Two ways to split a controller across hosts:

  1. Broadcast. Every binding fires to every active virtual port. Both DAWs see every event; each one filters by channel or CC. Simple, slightly noisy.
  2. Per-binding routing. Each binding declares its target port. Trigger pull goes only to Ableton; touchpad XY goes only to Resolume. Clean, but you maintain a routing table.

Both patterns are first-class in the mapping editor. Add a second virtual port in Settings → MIDI → Ports, then assign bindings to either or both.

UCM Port A Port B Ableton Resolume
Multi-DAW routing — one controller, two virtual ports, two hosts receiving independent slices of the surface.

Setting up two ports

Default port is Universal Controller. Adding a second creates Universal Controller 2. Each is an independent CoreMIDI/WinMM endpoint — your DAW sees them as separate devices.

{
  "ports": [
    { "name": "Universal Controller", "type": "midi" },
    { "name": "Universal Controller VJ", "type": "midi" },
    { "name": "VJ Net", "type": "osc", "target": "127.0.0.1:7000" }
  ]
}

Arm Ableton against Universal Controller, Resolume against Universal Controller VJ. Per-binding, pick the port from the dropdown. Done.
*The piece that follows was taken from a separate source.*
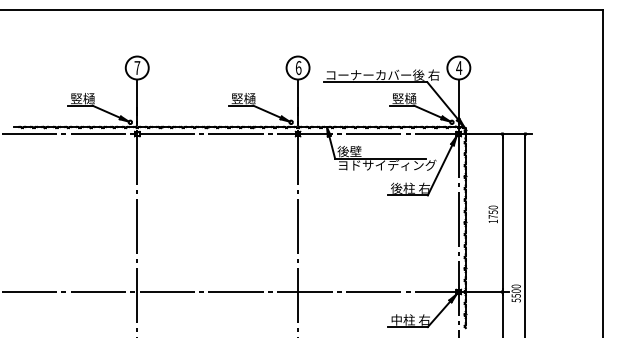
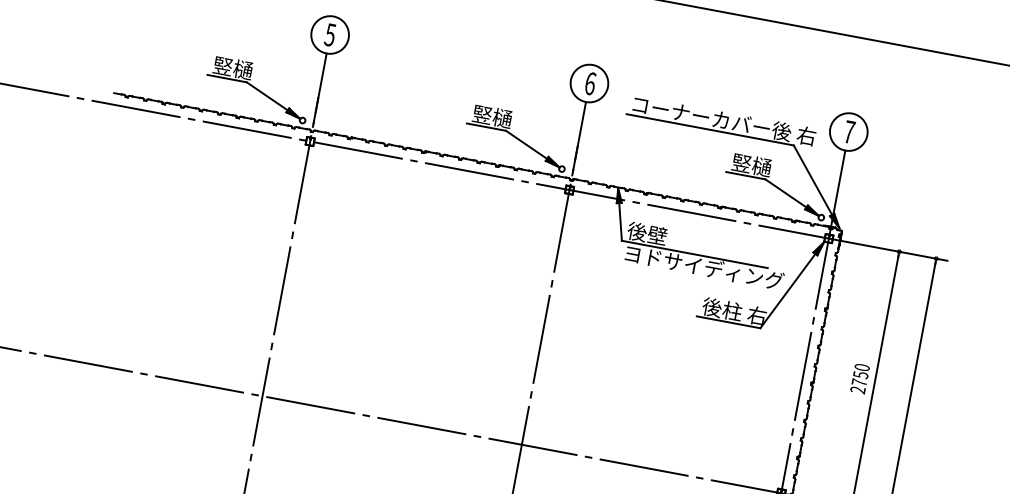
text: (459, 67) -> (850, 131), 4 -> 7
text: (137, 68) -> (330, 35), 7 -> 5
text: (492, 221) -> (856, 389), 1750 -> 2750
Routing matrix at a glance

A common live setup wires up like this — face buttons trigger clips, sticks shape visuals, triggers do both. Use as a starter routing table:

InputOutput typeTarget port / addressChannel / CCPurpose
Cross / Square / Circle / TriangleMIDI NoteUniversal Controllerch 1, notes 36–39Ableton clip launch
D-pad U/D/L/RMIDI NoteUniversal Controller VJch 1, notes 60–63Resolume layer trigger
Left stick X/YOSC/composition/layer1/xResolume position
Right stick X/YMIDI CCUniversal Controllerch 1, CC 1 / CC 2Ableton mod + expression
L2 triggerMIDI CC + OSCBoth portsCC 11 + /composition/masterMaster crossfade A/V
R2 triggerMIDI CCUniversal Controllerch 1, CC 7Ableton master volume
Touchpad XYOSC/td/touch/<n>TouchDesigner particle field
L1 + R1 (combo)MIDI CCBoth portsCC 64 sustainCross-DAW sustain

Real workflow: Ableton + Resolume

The classic A/V live setup. Face buttons fire clips in Ableton; sticks drive Resolume composition opacity. LT becomes a master crossfader sent to both: in Ableton it's the master volume CC; in Resolume it's /composition/master. One squeeze, both worlds dim together.

{
  "input": "LT",
  "outputs": [
    { "type": "midi", "port": "Universal Controller", "channel": 1, "cc": 7,
      "curve": "exponential" },
    { "type": "osc",  "target": "127.0.0.1:7000", "address": "/composition/master",
      "curve": "linear" }
  ]
}

Multiple controllers, multiple DAWs

Multi-controller mode adds a second axis: each controller can be routed to its own DAW. Player 1's DualSense → Ableton; player 2's controller → Bitwig; both share a sync clock. Setup is in multi-controller mode, with a real-world session writeup in the two-player jams post.

Real-world scenarios

  1. A/V live set (solo). One DualSense, two ports. Ableton drives music, Resolume drives video, the LT crossfader unifies them. Show ends with one trigger pull to zero — both fade together.
  2. Studio + monitoring DAW. Ableton for tracking, a second DAW (Reaper, Bitwig) running reamping plugins on the same bridge. Same controller transports both without needing two physical surfaces.
  3. Producer + VJ split. Producer's DualSense → Ableton on machine A. VJ's DualSense → Resolume on machine B. Bridge runs on machine A but broadcasts OSC across the LAN to B.
  4. Practice rig. One bridge, three DAWs (Logic, Live, Bitwig) for cross-DAW workflow testing without re-pairing the controller. Bindings stay identical, only the port changes.
  5. Game audio middleware. Bridge → DAW for live recording AND Bridge → Wwise / FMOD over OSC for real-time parameter authoring. Mix and design at the same time.

Multiple ports + multi-controller are Pro features. Free runs one port, one controller.